The Savage River is a 29.5 mi river in Garrett County, Maryland, and is the first major tributary of the North Branch Potomac River from its source. The river was named for 18th-century surveyor John Savage.

Tributaries of the Savage River upstream of the Savage River Reservoir include Carey Run, Mudlick Run, Little Savage River, Bluelick Run, Blacklick Run, Warnick Run, Poplar Lick Run, and Bear Pen Run. At the southern end of the reservoir, the U.S. Army Corps of Engineers maintains the Savage River Dam for flood control and recreation. It has trout fishing for brown, rainbow, brook and sometimes cutthroat trout. Pine Swamp Run, Dry Run, Middle Fork Crabtree Creek, and Crabtree Creek flow into the reservoir. Aaron Run joins the Savage River just upstream of its merger with the North Branch Potomac River.

The last 4.5 mi of the river, from the Savage River Dam to its confluence with the Potomac at Bloomington, Maryland, is a destination for whitewater paddling and slalom racing, on the infrequent occasion when sufficient water is released from the dam. There were three one-day recreational releases in 2011, two in June and one in September.

The Savage has been used for the U.S. Olympic Trials and was the site of the 1989 ICF Canoe Slalom World Championships on June 24–25. The usual put-in for whitewater boats is 0.7 mi below the dam, where the highway crosses the river.
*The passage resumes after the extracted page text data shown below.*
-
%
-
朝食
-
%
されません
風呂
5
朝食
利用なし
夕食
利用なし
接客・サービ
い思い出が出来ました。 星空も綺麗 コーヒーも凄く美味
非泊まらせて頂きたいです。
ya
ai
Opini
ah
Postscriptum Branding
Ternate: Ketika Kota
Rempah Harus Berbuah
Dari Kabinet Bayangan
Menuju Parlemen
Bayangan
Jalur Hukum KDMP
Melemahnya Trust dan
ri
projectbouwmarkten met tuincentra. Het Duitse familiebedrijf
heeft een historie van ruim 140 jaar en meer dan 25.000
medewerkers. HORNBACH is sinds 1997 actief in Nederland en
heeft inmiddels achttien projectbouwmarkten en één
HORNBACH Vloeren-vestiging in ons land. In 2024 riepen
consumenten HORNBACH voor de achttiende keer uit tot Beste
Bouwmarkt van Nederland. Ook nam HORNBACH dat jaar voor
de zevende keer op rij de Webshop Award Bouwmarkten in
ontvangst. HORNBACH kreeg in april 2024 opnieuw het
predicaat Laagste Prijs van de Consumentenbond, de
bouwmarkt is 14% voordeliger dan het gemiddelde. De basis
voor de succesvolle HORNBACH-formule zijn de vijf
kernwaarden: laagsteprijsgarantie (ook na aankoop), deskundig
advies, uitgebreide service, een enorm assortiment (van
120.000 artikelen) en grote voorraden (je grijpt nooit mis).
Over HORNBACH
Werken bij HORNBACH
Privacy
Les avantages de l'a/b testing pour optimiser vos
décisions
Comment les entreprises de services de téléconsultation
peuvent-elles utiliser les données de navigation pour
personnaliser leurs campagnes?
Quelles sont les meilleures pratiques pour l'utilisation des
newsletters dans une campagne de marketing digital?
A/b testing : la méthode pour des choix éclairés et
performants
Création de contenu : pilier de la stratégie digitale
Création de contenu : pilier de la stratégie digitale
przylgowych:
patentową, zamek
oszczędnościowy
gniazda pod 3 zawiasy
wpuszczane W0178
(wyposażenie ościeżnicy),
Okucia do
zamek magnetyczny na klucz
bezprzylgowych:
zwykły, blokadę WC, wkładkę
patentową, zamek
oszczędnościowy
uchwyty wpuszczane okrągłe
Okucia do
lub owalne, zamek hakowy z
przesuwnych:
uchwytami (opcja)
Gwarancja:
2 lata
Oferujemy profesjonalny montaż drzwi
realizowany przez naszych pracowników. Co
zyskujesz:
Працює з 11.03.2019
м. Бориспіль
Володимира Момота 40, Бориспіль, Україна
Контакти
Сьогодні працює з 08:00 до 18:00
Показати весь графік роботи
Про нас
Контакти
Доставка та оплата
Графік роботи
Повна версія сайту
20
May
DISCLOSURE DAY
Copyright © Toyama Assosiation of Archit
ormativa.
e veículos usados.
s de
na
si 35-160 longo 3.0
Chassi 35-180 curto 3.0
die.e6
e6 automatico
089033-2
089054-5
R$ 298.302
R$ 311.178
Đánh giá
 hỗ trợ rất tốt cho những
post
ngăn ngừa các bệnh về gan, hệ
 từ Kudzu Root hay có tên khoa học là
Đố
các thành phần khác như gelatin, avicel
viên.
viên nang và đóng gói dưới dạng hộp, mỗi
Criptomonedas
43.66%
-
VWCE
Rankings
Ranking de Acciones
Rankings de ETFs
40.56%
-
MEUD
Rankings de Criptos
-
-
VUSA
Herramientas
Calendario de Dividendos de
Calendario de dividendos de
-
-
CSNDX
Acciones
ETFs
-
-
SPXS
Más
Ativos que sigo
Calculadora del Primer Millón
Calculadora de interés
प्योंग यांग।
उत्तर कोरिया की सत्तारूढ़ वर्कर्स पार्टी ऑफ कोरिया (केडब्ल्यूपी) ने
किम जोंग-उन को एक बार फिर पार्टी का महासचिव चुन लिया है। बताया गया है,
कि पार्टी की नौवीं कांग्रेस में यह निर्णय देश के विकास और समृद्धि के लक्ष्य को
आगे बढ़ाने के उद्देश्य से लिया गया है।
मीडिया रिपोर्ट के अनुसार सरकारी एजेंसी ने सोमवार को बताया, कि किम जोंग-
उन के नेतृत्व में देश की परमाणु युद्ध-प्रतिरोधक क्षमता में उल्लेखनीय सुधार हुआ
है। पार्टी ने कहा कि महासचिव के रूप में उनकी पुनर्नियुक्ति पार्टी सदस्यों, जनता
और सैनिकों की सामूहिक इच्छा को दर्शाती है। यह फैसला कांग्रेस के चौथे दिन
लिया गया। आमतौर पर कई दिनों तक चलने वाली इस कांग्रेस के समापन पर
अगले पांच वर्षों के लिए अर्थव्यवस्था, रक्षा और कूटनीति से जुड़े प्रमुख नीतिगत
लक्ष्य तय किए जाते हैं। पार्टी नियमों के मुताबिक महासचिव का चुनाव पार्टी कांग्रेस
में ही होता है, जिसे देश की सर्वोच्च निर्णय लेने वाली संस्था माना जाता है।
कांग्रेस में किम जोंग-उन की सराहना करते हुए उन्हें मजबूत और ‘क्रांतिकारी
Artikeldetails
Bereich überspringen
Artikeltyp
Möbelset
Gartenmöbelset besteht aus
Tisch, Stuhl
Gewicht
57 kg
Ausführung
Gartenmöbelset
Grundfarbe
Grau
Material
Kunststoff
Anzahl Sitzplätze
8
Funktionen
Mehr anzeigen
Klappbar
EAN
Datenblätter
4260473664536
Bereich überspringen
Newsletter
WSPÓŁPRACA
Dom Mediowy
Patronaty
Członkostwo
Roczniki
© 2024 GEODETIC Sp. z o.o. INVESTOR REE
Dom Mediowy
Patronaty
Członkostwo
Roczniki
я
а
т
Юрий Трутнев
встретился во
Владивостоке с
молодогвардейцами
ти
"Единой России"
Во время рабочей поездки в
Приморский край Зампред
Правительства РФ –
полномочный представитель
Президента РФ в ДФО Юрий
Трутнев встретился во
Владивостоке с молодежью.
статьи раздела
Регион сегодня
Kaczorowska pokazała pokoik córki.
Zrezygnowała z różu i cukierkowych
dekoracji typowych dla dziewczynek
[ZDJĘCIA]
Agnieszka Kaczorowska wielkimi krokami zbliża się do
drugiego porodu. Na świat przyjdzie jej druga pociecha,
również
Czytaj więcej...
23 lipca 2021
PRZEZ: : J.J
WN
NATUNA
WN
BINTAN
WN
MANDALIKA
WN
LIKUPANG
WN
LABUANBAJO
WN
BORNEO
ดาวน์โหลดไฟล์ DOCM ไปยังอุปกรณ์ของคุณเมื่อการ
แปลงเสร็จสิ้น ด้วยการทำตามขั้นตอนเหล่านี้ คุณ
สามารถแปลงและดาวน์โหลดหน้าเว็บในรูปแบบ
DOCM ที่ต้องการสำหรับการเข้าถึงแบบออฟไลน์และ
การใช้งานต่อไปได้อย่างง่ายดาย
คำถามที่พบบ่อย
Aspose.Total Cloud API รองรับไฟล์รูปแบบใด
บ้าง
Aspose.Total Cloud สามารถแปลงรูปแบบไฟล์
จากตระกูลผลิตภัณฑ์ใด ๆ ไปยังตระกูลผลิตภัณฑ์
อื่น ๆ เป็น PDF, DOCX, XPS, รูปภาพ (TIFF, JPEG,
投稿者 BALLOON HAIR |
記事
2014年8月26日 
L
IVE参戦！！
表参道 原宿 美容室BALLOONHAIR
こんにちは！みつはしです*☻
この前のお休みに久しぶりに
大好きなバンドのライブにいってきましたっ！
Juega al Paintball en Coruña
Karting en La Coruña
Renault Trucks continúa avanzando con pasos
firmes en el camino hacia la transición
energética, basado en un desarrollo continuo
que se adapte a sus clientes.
The slalom racing section begins 0.5 mi further downstream, below the 5.0 ft Piedmont Dam, and ends 0.35 mi downstream at the viewing stand above the pedestrian suspension bridge.

The 1989 race was the first time the Slalom World Championships were held in the United States. The next occasion was a quarter-century later in 2014 when they were held on artificial whitewater at the nearby Adventure Sports Center International, constructed in 2007 as a more accessible alternative to the seldom-watered Savage.

The average gradient for the Savage River's whitewater section is 75 feet/mile (1.4%), with sections at 100 feet/mile (1.9%), giving the rapids a whitewater class III to III+ at the typical recreational release of 800 cuft/s. The rapids are fast and continuous, with very few eddies or calm spots.